### EXERCISE DIRECTIONS
From the material below, pull each line containing the string "Zucchini".

### WORKING DATA
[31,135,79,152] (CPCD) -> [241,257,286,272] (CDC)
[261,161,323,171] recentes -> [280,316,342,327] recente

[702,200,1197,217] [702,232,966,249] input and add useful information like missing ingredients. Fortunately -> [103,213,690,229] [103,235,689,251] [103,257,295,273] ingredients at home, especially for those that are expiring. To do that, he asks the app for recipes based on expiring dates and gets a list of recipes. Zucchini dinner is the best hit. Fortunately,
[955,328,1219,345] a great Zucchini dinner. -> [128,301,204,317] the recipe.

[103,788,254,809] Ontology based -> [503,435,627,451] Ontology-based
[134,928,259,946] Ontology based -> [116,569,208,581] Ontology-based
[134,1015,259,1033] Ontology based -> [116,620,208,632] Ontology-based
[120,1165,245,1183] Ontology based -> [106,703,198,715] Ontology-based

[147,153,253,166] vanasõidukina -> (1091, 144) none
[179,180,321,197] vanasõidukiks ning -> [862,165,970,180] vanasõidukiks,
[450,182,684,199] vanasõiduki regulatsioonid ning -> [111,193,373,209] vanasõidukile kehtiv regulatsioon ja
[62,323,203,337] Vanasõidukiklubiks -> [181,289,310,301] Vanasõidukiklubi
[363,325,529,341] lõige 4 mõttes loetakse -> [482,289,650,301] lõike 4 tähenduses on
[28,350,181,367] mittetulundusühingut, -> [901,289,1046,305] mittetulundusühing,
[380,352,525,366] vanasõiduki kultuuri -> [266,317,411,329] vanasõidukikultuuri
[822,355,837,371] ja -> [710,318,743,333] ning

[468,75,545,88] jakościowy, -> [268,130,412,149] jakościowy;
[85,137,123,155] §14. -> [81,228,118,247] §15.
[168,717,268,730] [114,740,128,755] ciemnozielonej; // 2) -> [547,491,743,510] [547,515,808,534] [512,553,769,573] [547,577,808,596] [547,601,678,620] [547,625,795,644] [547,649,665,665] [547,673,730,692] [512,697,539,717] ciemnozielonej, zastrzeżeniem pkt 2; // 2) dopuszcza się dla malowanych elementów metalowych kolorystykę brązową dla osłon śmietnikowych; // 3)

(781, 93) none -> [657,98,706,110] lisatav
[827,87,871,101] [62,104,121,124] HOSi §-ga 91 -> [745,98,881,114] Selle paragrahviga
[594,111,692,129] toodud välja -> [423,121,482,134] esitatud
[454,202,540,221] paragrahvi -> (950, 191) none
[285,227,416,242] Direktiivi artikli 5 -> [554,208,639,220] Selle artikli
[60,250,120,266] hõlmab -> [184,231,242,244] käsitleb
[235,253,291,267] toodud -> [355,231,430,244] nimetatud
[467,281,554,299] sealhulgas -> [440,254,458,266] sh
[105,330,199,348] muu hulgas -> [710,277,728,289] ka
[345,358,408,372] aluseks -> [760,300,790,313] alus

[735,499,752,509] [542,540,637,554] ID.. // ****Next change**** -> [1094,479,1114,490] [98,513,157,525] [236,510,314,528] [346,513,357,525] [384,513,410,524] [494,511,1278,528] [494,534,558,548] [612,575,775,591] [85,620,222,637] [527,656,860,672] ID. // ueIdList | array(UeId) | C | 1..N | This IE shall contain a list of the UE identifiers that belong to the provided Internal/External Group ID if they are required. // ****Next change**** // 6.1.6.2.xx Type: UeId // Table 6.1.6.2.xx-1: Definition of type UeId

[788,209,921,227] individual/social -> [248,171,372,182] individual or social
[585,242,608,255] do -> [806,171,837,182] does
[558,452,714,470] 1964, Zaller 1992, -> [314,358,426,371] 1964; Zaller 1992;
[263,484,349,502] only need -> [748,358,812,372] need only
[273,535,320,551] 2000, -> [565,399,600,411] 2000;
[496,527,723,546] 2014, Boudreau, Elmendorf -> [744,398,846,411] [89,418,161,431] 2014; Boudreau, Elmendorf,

### PROBLEM SOLUTION
[702,200,1197,217] [702,232,966,249] input and add useful information like missing ingredients. Fortunately -> [103,213,690,229] [103,235,689,251] [103,257,295,273] ingredients at home, especially for those that are expiring. To do that, he asks the app for recipes based on expiring dates and gets a list of recipes. Zucchini dinner is the best hit. Fortunately,
[955,328,1219,345] a great Zucchini dinner. -> [128,301,204,317] the recipe.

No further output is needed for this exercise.